Molecular Orbital	Energy	Number	Description
	-0.69 a.u.	1	This is a σ bonding molecular orbital. In order to create the first bond (i.e. one of the four C-H bonds) the 2s orbital of the carbon combines with the 1s orbital of one of the carbons. This is proven by a lower energy than the other ofbital, resulting from a 2s orbital of the carbon and not a 2p.
	-0.39 a.u.	2	This is a σ bonding molecular orbital. It is formed by combining a 2p orbital from the carbon and a 1s orbital from the hydrogen. Therefore it will be higher in energy than the previously formed orbital, and identical energy and the two other similar bonds formed by mixing the same atomic orbitals.

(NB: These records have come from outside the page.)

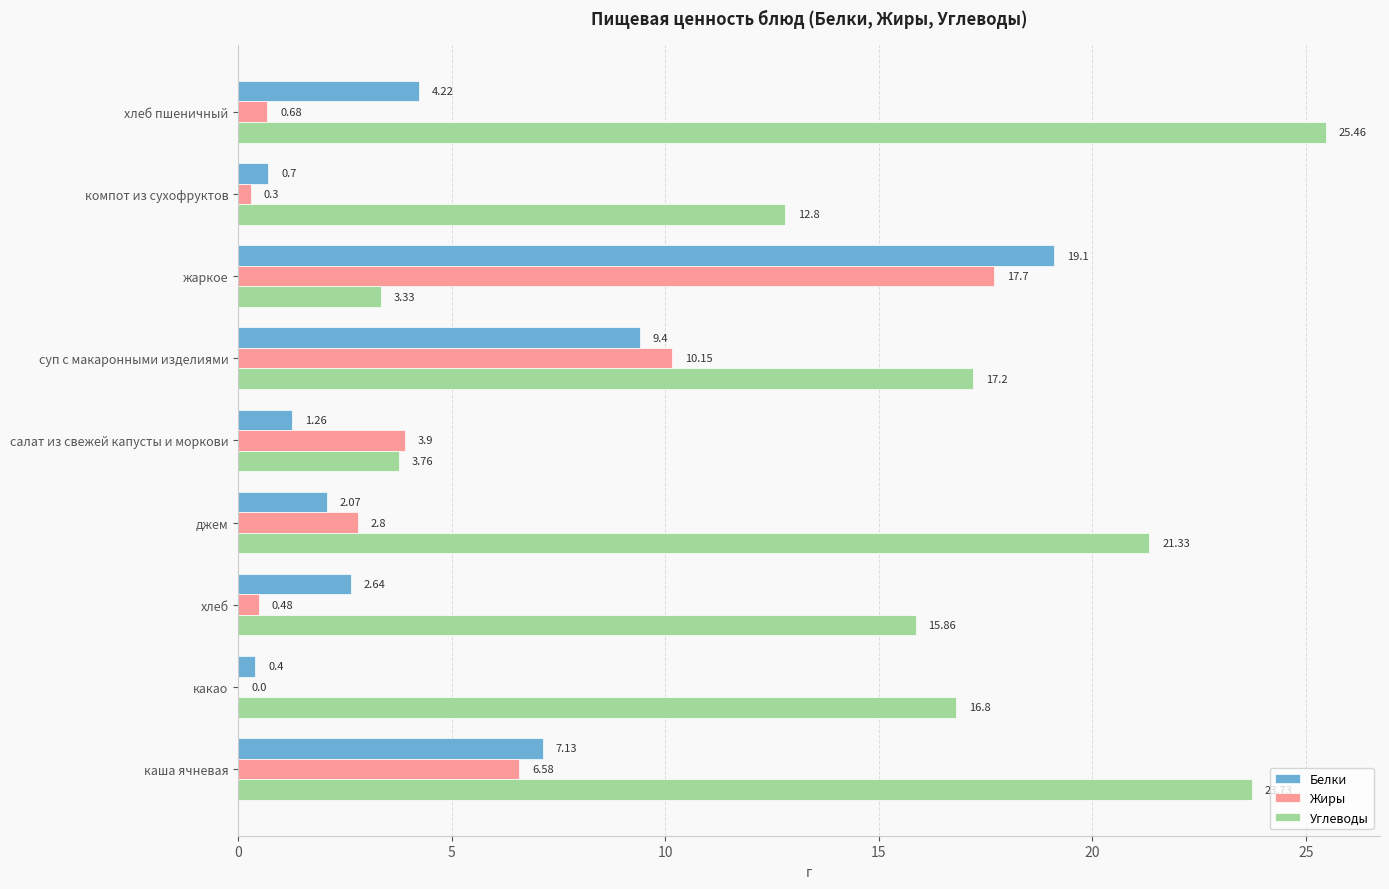

Where is Углеводы nearest to the value 14?

компот из сухофруктов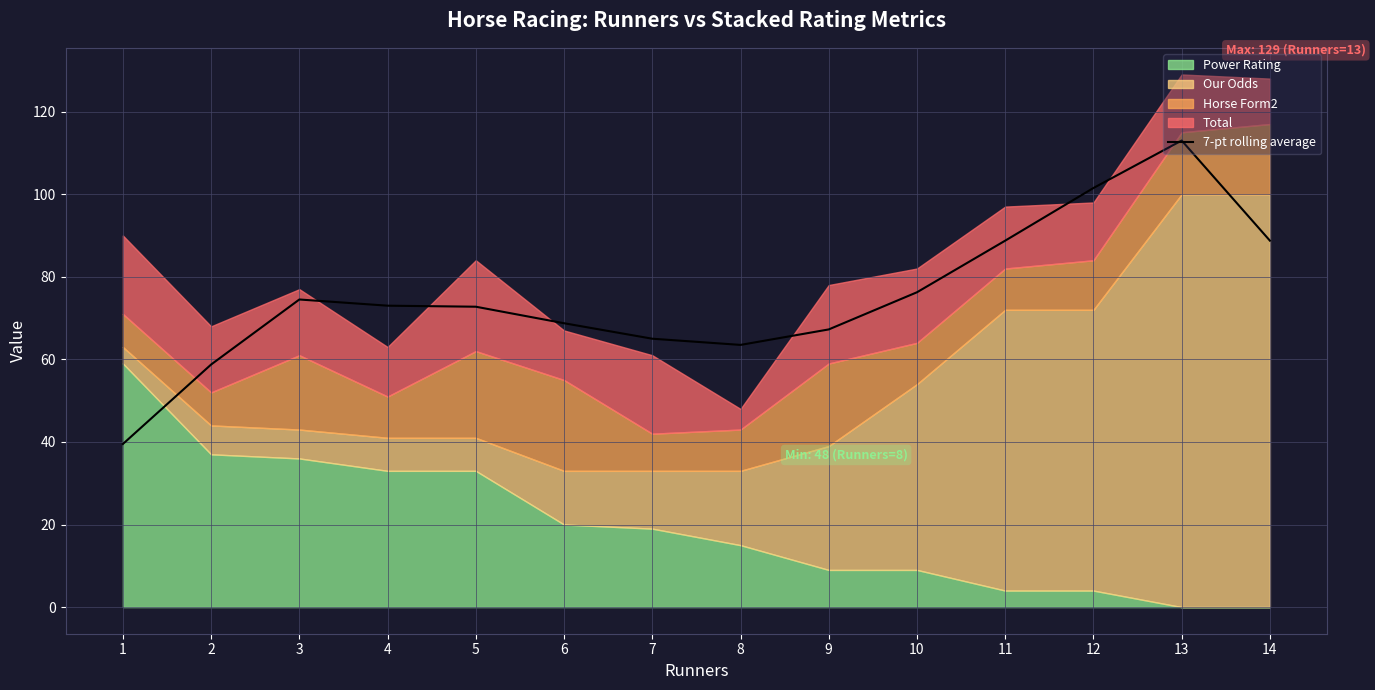

Which category has the highest value in the 7-pt rolling average series?

13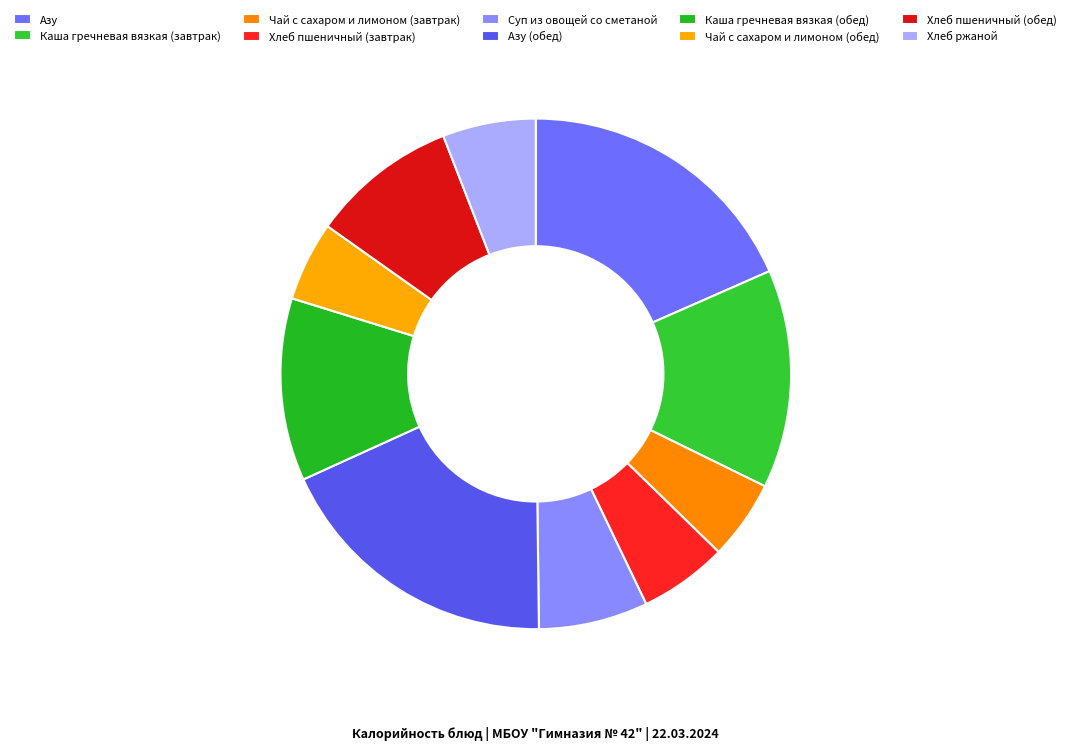

Count the number of slices in the pie.

10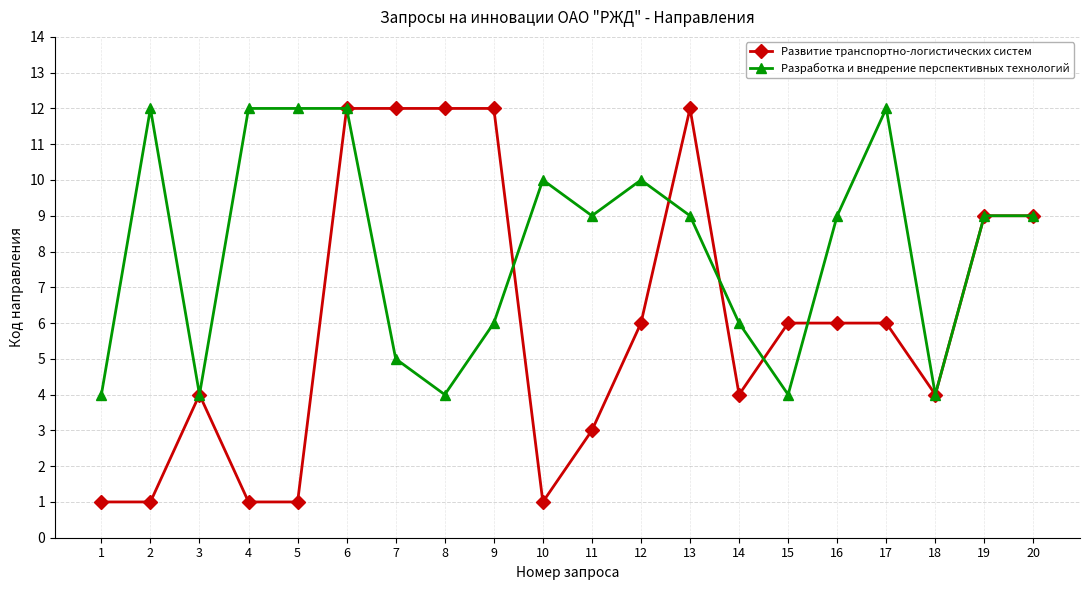

List the series in order of their overall mean, lowest first.

Развитие транспортно-логистических систем, Разработка и внедрение перспективных технологий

	-0.39 a.u.	3	This is also a σ bonding orbital. It is formed in the same way as the previous molecular orbital. Higher in energy as the molecular orbital first formed by combining the 2s of carbon with 1s of hydrogen. But the energy difference is so small that actually a tetrahedral carbon undergoes hybridization, there all the 4 molecular orbital s are degenerate.
	-0.39 a.u.	4	This is also a σ bonding orbital and is formed identically as the previous one.
	-0.12 a.u.	5	This is a σ* antibonding orbital. As it is the lowest in energy, it is the antibonding orbital correspond to bonding molecular orbital nb.1. This is the Lowest unoccupied molecular orbital (LUMO). There is a node around the carbon atom.